Life in Death

It is with a heavy heart that I write this. A young man that I worked with died this past weekend.

But he didn’t leave us. He was taken from us. Killed early Sunday morning.

Murdered.

It is beyond awful. It’s so entirely tragic.

A great kid, just in the wrong place at the wrong time. And he was just a kid. He didn’t deserve to die. Not yet. Not even close to yet.

A co-worker said to me yesterday, ‘This isn’t something that happens to you. You only read about this happening to other people.’ It’s true. It’s so far from normal. It’s so the 5 o’clock news. It’s not in your office. It’s not something you bring home with you.

People might say that it didn’t really happen to us. But it did. We’re all affected. We’re all grieving.

I didn’t know him. I might have met him once. But I honestly don’t remember. Some people like glorifying the fact that they knew a person in a situation like this. There is no glory to be had here.

But even though I didn’t know him, I’m still in pain. A lot of people I know are in pain. A lot of people who I don’t know, like his family and close friends, are in pain. So of course, I’m in pain too.

I can offer positive thoughts and prayers. But that doesn’t do much when you just lost a loved one. I understand that no words are powerful enough to bring him back. But some words can provide a bit of relief. Or guidance during a time of loss. Or maybe they can at least be a distraction from the misery. Maybe they are worth nothing but a few wasted minutes, but anything might be a welcome break:

Death is rarely something we wish upon anyone. Especially not upon someone so young. With so much life yet to live.

But death happens. It always happens. We know it’s coming…for all of us. You can’t hide from it. You can’t out run it. You can’t out-health it. Death is inevitable. Sooner or later, it will catch up to you.

So it was going to happen to this young man…but eventually. Down the road. To be taken so soon. So violently. I know have preached embracing death, but not like this.

So we remain stunned. In shock.

Denial. Anger. Sadness. Depression. It’s all there, inside everyone close to him. And it’s natural. It’s normal. Own every single one of those feelings. Do not pretend they don’t exist. Do not bury them internally. Do not mask them with alcohol or drugs. And do not, under any circumstances, isolate yourself with them. You are not alone in your feelings. You have loads of support. All of us here are affected in some way.

If you can’t find anyone, come find me. Ask around at work. A few people know who I am.

I am here. Probably just to listen, or to commiserate. I know how helpful someone just sitting there, showing they care about this tragedy too, showing that they care about you, can be during a hard time.

Many people look for acceptance as the happy ending to their grief. I don’t know that acceptance will ever come from something as terrible as this. It doesn’t matter if you find the guy who did it. It doesn’t matter if he’s jailed or sentenced to death. This, this cutting short a life, the life of a fantastic young kid, will be hard to ever truly accept.
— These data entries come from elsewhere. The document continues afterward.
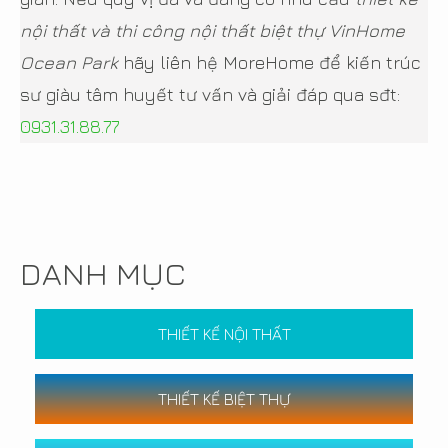
nội thất và thi công nội thất biệt thự VinHome
Ocean Park
hãy liên hệ MoreHome để kiến trúc
sư giàu tâm huyết tư vấn và giải đáp qua sđt:
0931.31.88.77
DANH MỤC
THIẾT KẾ NỘI THẤT
THIẾT KẾ BIỆT THỰ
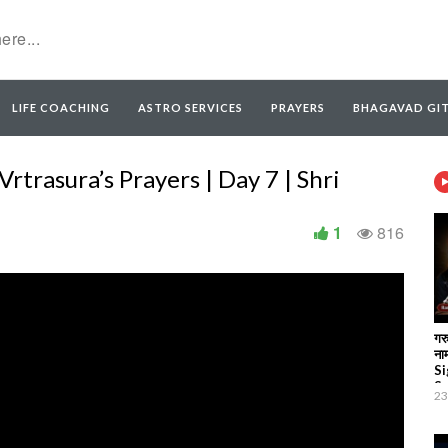
LIFE COACHING
ASTRO SERVICES
PRAYERS
BHAGAVAD GI
rtrasura’s Prayers | Day 7 | Shri
1
816
गरु
नाम
Si
Sa
23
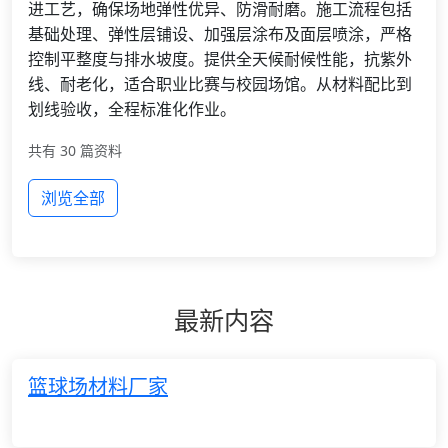
进工艺，确保场地弹性优异、防滑耐磨。施工流程包括
基础处理、弹性层铺设、加强层涂布及面层喷涂，严格
控制平整度与排水坡度。提供全天候耐候性能，抗紫外
线、耐老化，适合职业比赛与校园场馆。从材料配比到
划线验收，全程标准化作业。
共有 30 篇资料
浏览全部
最新内容
篮球场材料厂家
It’s not to say you will never be OK again. You will…over time. But the only acceptance you will probably have, is to accept the fact that you will never have acceptance here.

You must shift your end goal from acceptance to something else. But what is that something else? You don’t want to go through the rest of our lives miserable. So how do you get past this? How do you grow from this? What can you learn from this? How can this horrible tragedy have any meaning? Any silver lining?
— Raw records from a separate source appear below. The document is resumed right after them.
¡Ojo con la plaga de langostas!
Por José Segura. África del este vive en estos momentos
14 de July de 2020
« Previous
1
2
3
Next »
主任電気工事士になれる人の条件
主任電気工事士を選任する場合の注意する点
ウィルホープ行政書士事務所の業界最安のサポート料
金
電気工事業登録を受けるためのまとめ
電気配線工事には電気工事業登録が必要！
The way to make someone’s death worthwhile lies in your hands. It lies in what you are doing in you’re your life now and what you plan to do with your life now that this young man is gone.

Through this death, through his death, find life. And that will make his death, while still tragic and extremely sad…it will make his death a catalyst for change in you. Your change could affect the world. That could make his death a catalyst for change in the world.

Do the thing you always wanted to do. Just go do it. Do the thing that you think will be the greatest achievement in your life. Do the thing that will make you most proud of your actions. And will make this young man, this amazing young man, look down upon you from the afterlife…and smile like the proud coach that he is.

Greatness can be born from anything…even tragedy.

The way of the samurai is found in death. That means to live so much that if you did die today, that you would die proudly knowing that you sucked the marrow out of life. I hope and pray this young man lived all the days of his life. From the sounds of it…he did. I hope and pray that you live all the days of yours.

If you haven’t been living, right now, right after this tragic and terrible event, would be an amazing time to start. You would honor this kid’s death by doing so.